What the exercise asks:
How many lines of the listing below hold the word "tahun"? Answer with the number alone.

[[ Input data, beginning ]]

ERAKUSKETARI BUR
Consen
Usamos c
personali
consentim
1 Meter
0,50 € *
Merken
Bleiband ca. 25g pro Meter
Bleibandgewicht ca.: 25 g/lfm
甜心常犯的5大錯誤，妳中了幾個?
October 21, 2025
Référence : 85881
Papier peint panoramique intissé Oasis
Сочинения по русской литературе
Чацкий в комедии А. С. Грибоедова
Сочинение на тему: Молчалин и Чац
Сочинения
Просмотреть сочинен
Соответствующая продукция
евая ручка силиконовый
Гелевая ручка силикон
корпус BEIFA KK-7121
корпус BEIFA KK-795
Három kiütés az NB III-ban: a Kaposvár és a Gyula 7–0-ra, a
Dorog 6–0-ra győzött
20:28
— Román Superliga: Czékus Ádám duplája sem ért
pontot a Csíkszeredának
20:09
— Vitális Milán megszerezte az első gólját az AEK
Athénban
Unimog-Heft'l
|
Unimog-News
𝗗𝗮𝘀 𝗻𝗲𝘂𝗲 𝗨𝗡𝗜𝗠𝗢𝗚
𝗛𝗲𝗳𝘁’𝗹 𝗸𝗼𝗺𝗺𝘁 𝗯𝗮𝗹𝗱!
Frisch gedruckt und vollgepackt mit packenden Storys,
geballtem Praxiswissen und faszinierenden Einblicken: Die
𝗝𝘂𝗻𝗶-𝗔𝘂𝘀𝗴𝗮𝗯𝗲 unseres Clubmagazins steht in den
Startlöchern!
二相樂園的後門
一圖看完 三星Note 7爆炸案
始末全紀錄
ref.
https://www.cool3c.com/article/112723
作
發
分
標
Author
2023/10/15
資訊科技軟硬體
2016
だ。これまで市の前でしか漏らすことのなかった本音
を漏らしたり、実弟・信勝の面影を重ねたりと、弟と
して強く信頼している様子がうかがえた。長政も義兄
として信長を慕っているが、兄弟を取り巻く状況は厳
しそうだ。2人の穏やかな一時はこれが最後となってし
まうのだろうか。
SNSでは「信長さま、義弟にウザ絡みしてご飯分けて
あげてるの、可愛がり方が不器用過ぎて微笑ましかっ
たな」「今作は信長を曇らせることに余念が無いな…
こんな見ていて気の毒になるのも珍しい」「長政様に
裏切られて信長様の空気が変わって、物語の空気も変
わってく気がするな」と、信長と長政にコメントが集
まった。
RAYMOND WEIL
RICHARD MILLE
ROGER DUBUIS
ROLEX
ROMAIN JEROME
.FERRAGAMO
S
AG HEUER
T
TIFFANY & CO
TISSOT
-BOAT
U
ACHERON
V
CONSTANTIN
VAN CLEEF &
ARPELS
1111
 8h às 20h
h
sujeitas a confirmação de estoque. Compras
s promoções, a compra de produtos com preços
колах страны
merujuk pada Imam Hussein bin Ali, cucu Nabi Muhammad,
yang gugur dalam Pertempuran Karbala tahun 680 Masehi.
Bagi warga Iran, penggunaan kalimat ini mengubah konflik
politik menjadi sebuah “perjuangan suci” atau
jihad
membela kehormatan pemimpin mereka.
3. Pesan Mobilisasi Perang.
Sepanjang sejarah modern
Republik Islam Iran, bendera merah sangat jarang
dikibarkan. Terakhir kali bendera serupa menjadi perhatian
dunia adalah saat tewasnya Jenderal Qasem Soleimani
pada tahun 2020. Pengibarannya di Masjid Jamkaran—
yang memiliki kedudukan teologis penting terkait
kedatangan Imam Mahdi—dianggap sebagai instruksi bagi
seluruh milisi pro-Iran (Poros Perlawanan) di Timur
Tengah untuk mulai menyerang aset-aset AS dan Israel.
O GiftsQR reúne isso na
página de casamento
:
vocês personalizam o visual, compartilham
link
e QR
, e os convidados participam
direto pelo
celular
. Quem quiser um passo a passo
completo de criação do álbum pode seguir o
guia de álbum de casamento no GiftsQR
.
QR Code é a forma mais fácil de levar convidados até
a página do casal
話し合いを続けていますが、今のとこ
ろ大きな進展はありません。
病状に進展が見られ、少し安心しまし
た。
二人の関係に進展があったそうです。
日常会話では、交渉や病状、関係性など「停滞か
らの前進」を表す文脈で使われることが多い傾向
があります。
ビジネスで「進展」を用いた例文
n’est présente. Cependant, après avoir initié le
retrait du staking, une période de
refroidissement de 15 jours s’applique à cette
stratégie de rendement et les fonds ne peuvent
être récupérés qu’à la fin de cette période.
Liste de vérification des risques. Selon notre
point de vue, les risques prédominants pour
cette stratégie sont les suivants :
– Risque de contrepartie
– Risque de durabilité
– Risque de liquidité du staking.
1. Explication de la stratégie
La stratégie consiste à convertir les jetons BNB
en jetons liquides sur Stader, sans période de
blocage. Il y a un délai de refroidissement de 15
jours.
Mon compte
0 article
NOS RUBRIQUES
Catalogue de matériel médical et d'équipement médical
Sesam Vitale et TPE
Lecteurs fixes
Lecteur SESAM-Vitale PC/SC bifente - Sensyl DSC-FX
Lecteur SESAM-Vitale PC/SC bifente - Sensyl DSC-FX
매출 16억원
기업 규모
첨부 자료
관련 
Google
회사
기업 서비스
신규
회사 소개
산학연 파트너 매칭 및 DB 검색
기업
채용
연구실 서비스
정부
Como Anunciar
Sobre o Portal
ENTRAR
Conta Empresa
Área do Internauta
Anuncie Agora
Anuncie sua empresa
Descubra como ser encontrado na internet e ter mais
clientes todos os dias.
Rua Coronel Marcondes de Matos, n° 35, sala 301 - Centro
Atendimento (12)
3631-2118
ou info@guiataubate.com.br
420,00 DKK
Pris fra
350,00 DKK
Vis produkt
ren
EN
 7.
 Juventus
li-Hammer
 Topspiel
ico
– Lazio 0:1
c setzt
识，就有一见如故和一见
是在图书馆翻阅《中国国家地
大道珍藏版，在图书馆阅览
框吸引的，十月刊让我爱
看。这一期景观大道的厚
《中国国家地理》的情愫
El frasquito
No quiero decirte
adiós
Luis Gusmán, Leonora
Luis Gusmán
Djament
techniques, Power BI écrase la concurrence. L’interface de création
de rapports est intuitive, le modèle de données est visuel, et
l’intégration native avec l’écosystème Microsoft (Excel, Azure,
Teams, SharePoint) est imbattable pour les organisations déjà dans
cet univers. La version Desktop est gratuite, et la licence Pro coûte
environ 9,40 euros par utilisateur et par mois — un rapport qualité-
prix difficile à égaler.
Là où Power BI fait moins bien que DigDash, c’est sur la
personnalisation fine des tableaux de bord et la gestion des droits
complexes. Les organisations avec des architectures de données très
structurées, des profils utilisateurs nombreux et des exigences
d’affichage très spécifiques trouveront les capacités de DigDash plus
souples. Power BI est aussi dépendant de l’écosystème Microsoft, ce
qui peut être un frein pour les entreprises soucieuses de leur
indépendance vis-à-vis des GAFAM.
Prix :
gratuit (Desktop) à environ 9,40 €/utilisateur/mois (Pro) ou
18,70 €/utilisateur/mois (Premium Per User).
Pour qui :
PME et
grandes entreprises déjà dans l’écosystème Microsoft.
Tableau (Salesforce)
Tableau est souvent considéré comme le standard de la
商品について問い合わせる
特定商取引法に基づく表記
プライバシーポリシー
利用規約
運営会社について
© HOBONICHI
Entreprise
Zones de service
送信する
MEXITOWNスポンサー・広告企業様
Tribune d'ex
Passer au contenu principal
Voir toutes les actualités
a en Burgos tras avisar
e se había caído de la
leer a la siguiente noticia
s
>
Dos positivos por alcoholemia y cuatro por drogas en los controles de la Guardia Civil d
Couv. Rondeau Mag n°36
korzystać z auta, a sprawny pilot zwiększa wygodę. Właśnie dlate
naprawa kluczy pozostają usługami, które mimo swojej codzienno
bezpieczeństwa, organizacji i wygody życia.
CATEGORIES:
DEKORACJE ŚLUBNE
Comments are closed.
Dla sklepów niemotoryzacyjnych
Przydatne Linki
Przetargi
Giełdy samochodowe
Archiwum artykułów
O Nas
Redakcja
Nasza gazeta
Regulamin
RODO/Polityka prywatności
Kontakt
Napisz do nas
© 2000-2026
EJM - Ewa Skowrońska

[[ Input data, end ]]

Solution to this problem:
2